Rules of Thumb Virtually every team we interviewed had the rule of "focus, focus, focus" instilled — or hammered — into them. However, mentors also knew when and when not to apply the rule. Fred Gibbons, founder and former CEO of Software Publishing, suggested that the ActivePhoto team members violate the rule when they needed to explore more than one market — but he cautioned them to experiment in no more than two.
Specific Directives Ken Coleman, an executive vice president at Silicon Graphics and mentor to many entrepreneurs, describes how he responded to a manager who wanted to fire a salesperson. The customer loved the guy, but he wasn't working out internally. "Here's the desired result — to remove this person but with a positive result. First, sleep on it. Be thoughtful about it. Get advice. Can you create a good exit strategy for this person? Create a win-win situation? Maybe the customer will hire him."

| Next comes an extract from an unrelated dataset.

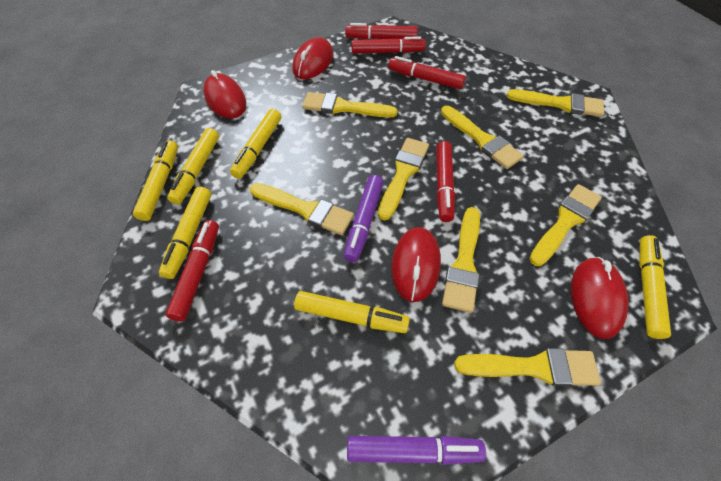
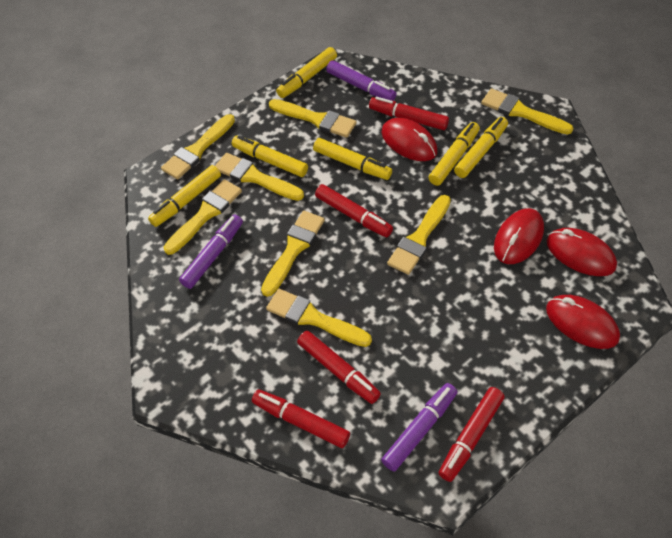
purple marker: [344,175,384,262] [347,436,486,465] = 2 -> [179,214,243,289] [326,60,397,101] [381,383,457,472] = 3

Learning by Observing Sanjeev Malaney, CEO of Media Tel (now MediaLinq) says that he "learned through osmosis" from mentor Rich Zalisk, who came in as the interim president. For example, Zalisk held a two-day planning session focused on the next year's objectives. Malaney learned from watching how Zalisk got "team members on the same page," working through priorities and budgets. "I learned a lot about how to facilitate and how to manage disputes."